GOP opposition to Fair Pay Act intensifies. Yesterday on ABC, Sen. Marco Rubio (R-Fla.), a leading Romney surrogate, argued, “[J]ust because they call a piece of legislation an equal pay bill doesn’t make it so. In fact, much of this legislation is, in many respects, nothing but an effort to help trial lawyers collect their fees and file lawsuits, which may not contribute at all whatsoever to increasing pay equity in the workplace.” Paul Ryan, Romney’s running mate, said something very similar last week, criticizing the proposal as being little more than “opening up the lawsuits and statute of limitations.” Pete Hoekstra, the Republicans’ U.S. Senate hopeful in Michigan, called the Lilly Ledbetter Fair Pay law “a nuisance.” A Romney surrogate in New Hampshire said the law is little more than “a handout to trial lawyers.” Wisconsin Gov. Scott Walker (R) agrees. Rich Beeson, political director for Mitt Romney’s campaign, dismissed this as a campaign issue altogether, saying of the Obama campaign, “[T]hey want to talk about the small things and distract America from the important things.”In other words, efforts to ensure equal pay for equal work are “small” and unimportant.

Wisconsin shooting

Mass shooting reported in Wisconsin: 7 hospitalized, remains suspect at large, police say. A shooting near a mall in Brookfield, Wis., on Sunday left at least seven people hospitalized, according to local news reports , and police are searching for the suspected shooter. WISN-TV first reported a “mass shooting” at the Azana Salon & Spa across the street from the Brookfield Square Mall at around 11:15 a.m. local time.

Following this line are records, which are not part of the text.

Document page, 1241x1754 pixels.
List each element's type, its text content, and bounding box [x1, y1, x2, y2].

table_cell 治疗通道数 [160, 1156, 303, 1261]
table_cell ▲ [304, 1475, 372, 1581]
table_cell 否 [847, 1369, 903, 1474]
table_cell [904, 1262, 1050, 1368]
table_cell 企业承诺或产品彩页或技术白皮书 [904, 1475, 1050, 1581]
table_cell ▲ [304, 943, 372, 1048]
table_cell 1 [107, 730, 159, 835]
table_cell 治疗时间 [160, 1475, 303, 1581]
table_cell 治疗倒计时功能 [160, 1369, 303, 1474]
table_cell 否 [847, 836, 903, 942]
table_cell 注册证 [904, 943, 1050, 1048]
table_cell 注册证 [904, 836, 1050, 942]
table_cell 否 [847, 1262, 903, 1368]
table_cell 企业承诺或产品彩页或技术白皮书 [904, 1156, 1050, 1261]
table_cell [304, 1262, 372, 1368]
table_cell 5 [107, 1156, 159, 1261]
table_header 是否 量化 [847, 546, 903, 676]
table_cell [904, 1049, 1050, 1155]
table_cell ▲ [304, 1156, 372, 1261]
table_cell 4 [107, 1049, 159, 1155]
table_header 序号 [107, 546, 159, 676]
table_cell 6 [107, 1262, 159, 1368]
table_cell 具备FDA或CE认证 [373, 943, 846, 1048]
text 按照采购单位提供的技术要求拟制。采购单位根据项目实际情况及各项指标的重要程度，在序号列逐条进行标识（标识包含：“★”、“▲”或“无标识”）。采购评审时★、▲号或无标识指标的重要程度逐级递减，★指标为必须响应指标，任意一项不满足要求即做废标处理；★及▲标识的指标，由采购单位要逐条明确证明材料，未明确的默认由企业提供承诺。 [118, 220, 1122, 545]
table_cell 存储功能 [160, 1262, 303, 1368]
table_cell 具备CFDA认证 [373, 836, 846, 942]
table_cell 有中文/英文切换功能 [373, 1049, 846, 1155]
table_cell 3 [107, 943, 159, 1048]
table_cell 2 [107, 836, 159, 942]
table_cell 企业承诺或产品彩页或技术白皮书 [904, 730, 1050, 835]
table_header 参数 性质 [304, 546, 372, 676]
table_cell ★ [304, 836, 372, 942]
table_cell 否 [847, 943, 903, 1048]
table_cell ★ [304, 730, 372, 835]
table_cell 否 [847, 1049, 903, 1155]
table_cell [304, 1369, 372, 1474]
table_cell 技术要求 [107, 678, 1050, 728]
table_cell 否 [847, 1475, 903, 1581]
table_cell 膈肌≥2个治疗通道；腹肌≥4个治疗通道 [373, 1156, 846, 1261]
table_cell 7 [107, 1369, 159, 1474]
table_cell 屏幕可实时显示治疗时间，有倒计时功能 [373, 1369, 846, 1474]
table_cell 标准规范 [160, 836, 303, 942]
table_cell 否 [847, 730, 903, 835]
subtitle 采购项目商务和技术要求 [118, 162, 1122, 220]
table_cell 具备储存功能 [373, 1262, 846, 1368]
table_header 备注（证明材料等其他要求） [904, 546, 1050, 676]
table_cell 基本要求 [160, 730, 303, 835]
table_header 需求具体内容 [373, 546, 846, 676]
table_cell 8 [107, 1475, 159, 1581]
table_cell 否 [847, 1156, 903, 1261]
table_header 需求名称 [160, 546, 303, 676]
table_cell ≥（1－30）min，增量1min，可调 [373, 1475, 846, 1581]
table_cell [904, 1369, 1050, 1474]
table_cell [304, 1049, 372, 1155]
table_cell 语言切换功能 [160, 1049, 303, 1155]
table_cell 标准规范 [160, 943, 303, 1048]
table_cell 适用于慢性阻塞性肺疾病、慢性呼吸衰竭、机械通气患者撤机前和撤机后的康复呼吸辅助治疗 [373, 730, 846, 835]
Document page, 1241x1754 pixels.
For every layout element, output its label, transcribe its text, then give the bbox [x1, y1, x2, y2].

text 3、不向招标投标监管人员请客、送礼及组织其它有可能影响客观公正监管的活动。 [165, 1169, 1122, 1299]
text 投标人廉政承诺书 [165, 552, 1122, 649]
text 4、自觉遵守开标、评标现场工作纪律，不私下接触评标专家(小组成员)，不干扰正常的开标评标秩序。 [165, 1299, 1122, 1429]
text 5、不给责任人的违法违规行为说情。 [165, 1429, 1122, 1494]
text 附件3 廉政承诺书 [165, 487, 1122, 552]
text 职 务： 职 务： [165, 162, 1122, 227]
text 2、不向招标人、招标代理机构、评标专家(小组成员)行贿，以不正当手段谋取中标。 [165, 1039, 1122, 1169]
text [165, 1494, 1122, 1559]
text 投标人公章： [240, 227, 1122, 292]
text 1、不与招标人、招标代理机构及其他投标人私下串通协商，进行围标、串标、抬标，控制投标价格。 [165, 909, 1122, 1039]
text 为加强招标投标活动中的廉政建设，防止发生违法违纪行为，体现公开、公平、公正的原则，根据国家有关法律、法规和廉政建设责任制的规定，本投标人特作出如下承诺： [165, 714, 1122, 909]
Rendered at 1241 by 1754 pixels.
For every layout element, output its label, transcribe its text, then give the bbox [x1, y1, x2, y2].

• A man who was ordered last week to turn over all his weapons in a domestic dispute opened fire Sunday at his estranged wife’s workplace near Milwaukee, killing three women and injuring four others, authorities said. He then apparently shot himself to death, police said. The suspect was identified as Radcliffe Franklin Haughton, 45, of Brown Deer, Wis., said Brookfield Police Chief Daniel Tushaus, who said Haughton was found dead in the building, a 9,000-square-foot, two-story salon and day spa across the street from a busy mall. Police had not identified the dead on Sunday evening. It took several hours to find him because their search was slowed by concern there may have been an explosive device.

Middle East

• Israeli and US troops were on Sunday beginning a vast missile defence exercise called Austere Challenge 12, in what was hailed as their largest-ever joint military operation, officials said. The exercise, which involves 3,500 personnel from the US European Command (US EUCOM) and 1,000 Israeli troops and is expected to last three weeks, is likely to send a clear signal to Tehran over its disputed nuclear drive, which must of the West believes is a weapons drive.

• Middle Eastern oil and gas companies have been targeted in massive attacks on their computer networks in an increasingly open cyber war where a new virus was discovered just this past week. The United States and Israel, believed to behind the first cyber sabotage campaign that targeted Iran’s nuclear programme, are now worried about becoming targeted themselves. In what was interpreted as a veiled threat against Iran, Panetta said the US military “has developed the capability to conduct effective operations to counter (cyber) threats to our national interests.” A senior US administration official, who spoke on condition of anonymity, told AFP the cyber attack on the Gulf oil giants was believed to be carried out by a “state actor” and acknowledged that Iran would be a prime suspect. US officials have “more than a suspicion” that Iran was to blame for the August attacks, said James Lewis, who has worked for the State Department and other government agencies on national security and cyber issues and who is now a senior fellow at the Center for Strategic and International Studies think tank. He said the US authorities were used to cyber espionage from Russia and China, but were surprised by the swift rise in Iran’s digital warfare capability.